» Document excerpt:
Introduction

ZMON is a flexible and extensible open-source platform monitoring tool developed at Zalando and is in production use since early 2014. It offers proven scaling with its distributed nature and fast storage with KairosDB on top of Cassandra. ZMON splits checking(data acquisition) from the alerting responsibilities and uses abstract entities to describe what’s being monitored. Its checks and alerts rely on Python expressions, giving the user a lot of power and connectivity. Besides the UI it provides RESTful APIs to manage and configure most properties automatically.

Anyone can use ZMON, but offers particular advantages for technical organizations with many autonomous teams. Its front end (see Demo / Bootstrap / Kubernetes/ Vagrant) comes with Grafana3 “built-in,” enabling teams to create and manage their own data-driven dashboards along side ZMON’s own team/personal dashboards for alerts and custom widgets. Being able to inherit and clone alerts makes it easier for teams to reuse and share code. Alerts can trigger HipChat, Slack, and E-Mail notifications. iOS and Android clients are works in progress, but push notifications are already implemented.

» Task to complete:
Repeat the passage of the ZMON introduction starting at "Anyone can use" and ending at "are already implemented.". Work only from the ZMON introduction.

» Available data:

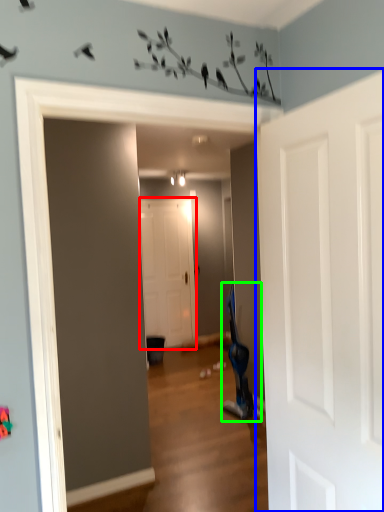
Question: Estimate the real-world distances between objects in this image. Which object is farther from door (highlighted by a red box), door (highlighted by a blue box) or swivel chair (highlighted by a green box)?

Choices:
 (A) door
 (B) swivel chair

Answer: (A)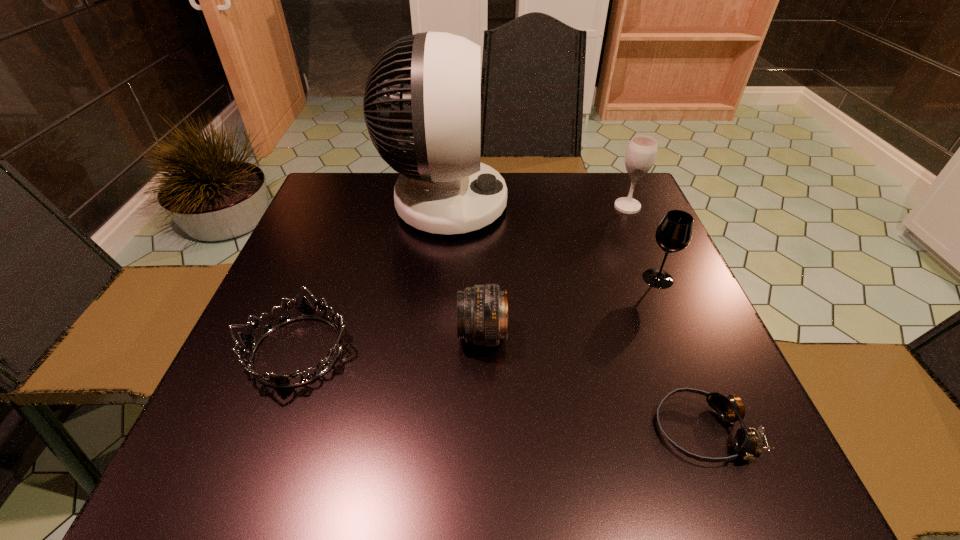
Locate an element on the screen. The height and width of the screenshot is (540, 960). goggles that is positioned at the right edge is located at coordinates (748, 442).

The image size is (960, 540). I want to click on object situated at the far right corner, so click(x=641, y=152).

Identify the location of object at the near right corner. This screenshot has height=540, width=960. (748, 442).

The image size is (960, 540). In the image, there is a desktop. Find the location of `free space at the far edge`. free space at the far edge is located at coordinates (508, 197).

Where is `free space at the near edge of the desktop`? free space at the near edge of the desktop is located at coordinates (621, 462).

Find the location of a particular element. Image resolution: width=960 pixels, height=540 pixels. vacant space at the left edge of the desktop is located at coordinates (309, 332).

I want to click on vacant space at the right edge of the desktop, so pos(645,360).

Identify the location of vacant space at the far left corner of the desktop. This screenshot has height=540, width=960. (359, 217).

Locate an element on the screen. This screenshot has height=540, width=960. free space at the near left corner of the desktop is located at coordinates (224, 453).

Locate an element on the screen. The image size is (960, 540). free region at the near right corner is located at coordinates (681, 444).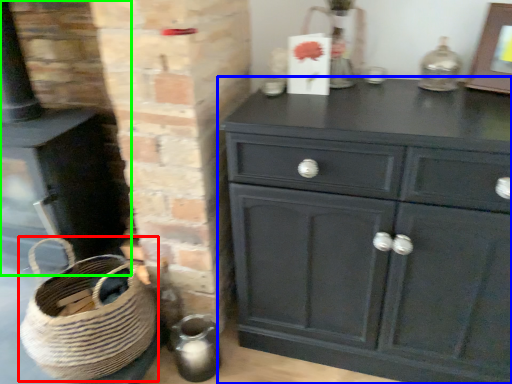
Question: Considering the real-world distances, which object is closest to basket (highlighted by a red box)? chest of drawers (highlighted by a blue box) or fireplace (highlighted by a green box).

Choices:
 (A) chest of drawers
 (B) fireplace

Answer: (B)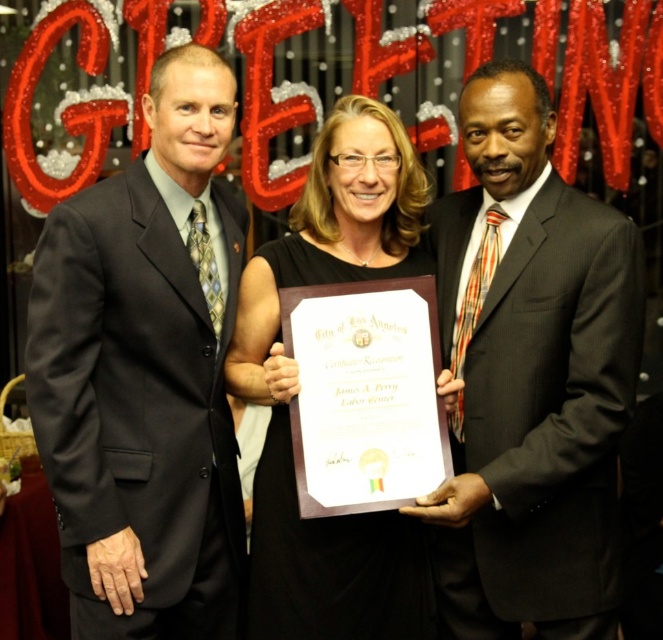
You are a photographer at the event and want to adjust the lighting so that the matte black suit at left and the matte black suit at center are equally illuminated. Which one should you move closer to the light source?

The matte black suit at left is in front of matte black suit at center, so you should move the matte black suit at center closer to the light source to ensure both are equally illuminated.

You are a photographer at a formal event where two men are standing. You notice the matte black suit at left and the matte black suit at center. Which one is closer to the camera?

The matte black suit at left is closer to the camera because it is positioned over the matte black suit at center.

You are a photographer trying to adjust the lighting for the central figure wearing the matte black suit at center. Based on their position at coordinates point 0.591, 0.801, where should you direct the spotlight to ensure it illuminates them properly?

The matte black suit at center is located at point (530, 378), so the spotlight should be directed towards that coordinate to effectively illuminate the central figure wearing the matte black suit at center.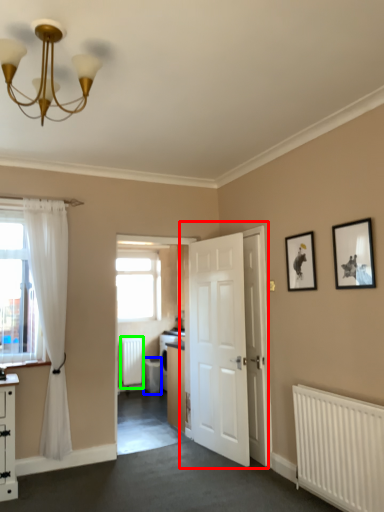
Question: Estimate the real-world distances between objects in this image. Which object is closer to door (highlighted by a red box), dish washer (highlighted by a blue box) or radiator (highlighted by a green box)?

Choices:
 (A) dish washer
 (B) radiator

Answer: (A)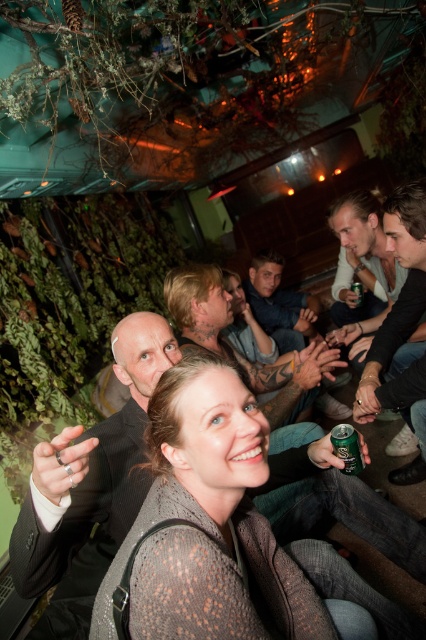
Question: Which point appears closest to the camera in this image?

Choices:
 (A) (249, 358)
 (B) (210, 314)
 (C) (409, 234)

Answer: (C)

Question: Where is denim shirt at center located in relation to smooth skin face at center in the image?

Choices:
 (A) right
 (B) left

Answer: (A)

Question: Does smooth black shirt at right appear over shiny silver necklace at center?

Choices:
 (A) no
 (B) yes

Answer: (B)

Question: In this image, where is knitted sweater at center located relative to denim shirt at center?

Choices:
 (A) above
 (B) below

Answer: (B)

Question: Which is nearer to the green metallic can at lower right?

Choices:
 (A) smooth skin face at center
 (B) knitted sweater at center

Answer: (B)

Question: Which point is closer to the camera?

Choices:
 (A) smooth skin face at center
 (B) green metallic can at lower right
 (C) smooth black shirt at right
 (D) knitted sweater at center

Answer: (D)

» Expected answer:
Anyone can use ZMON, but offers particular advantages for technical organizations with many autonomous teams. Its front end (see Demo / Bootstrap / Kubernetes/ Vagrant) comes with Grafana3 “built-in,” enabling teams to create and manage their own data-driven dashboards along side ZMON’s own team/personal dashboards for alerts and custom widgets. Being able to inherit and clone alerts makes it easier for teams to reuse and share code. Alerts can trigger HipChat, Slack, and E-Mail notifications. iOS and Android clients are works in progress, but push notifications are already implemented.